[Stored data]
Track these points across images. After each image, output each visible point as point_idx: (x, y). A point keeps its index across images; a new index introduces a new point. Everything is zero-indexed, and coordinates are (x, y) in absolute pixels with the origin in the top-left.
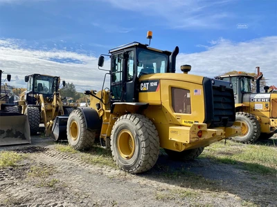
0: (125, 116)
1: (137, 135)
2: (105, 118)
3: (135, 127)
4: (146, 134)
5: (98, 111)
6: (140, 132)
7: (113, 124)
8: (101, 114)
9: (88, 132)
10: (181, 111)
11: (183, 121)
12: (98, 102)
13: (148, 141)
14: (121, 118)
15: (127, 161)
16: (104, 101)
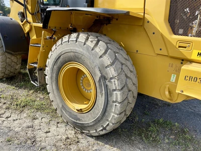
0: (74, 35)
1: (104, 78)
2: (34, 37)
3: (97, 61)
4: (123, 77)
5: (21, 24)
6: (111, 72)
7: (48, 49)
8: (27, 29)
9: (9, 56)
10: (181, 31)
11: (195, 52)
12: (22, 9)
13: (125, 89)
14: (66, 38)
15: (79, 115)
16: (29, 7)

◆ TASK STATEMENT ◆
Retype the records in full. Do not carry over the images.

◆ RESULT OF THIS EXERCISE ◆
Track these points across images. After each image, output each visible point as point_idx: (x, y). A point keeps its index across images; a new index introduces a new point. Everything is zero-indexed, and coordinates are (x, y) in absolute pixels with the origin in the top-left.
0: (125, 116)
1: (137, 135)
2: (105, 118)
3: (135, 127)
4: (146, 134)
5: (98, 111)
6: (140, 132)
7: (113, 124)
8: (101, 114)
9: (88, 132)
10: (181, 111)
11: (183, 121)
12: (98, 102)
13: (148, 141)
14: (121, 118)
15: (127, 161)
16: (104, 101)
0: (74, 35)
1: (104, 78)
2: (34, 37)
3: (97, 61)
4: (123, 77)
5: (21, 24)
6: (111, 72)
7: (48, 49)
8: (27, 29)
9: (9, 56)
10: (181, 31)
11: (195, 52)
12: (22, 9)
13: (125, 89)
14: (66, 38)
15: (79, 115)
16: (29, 7)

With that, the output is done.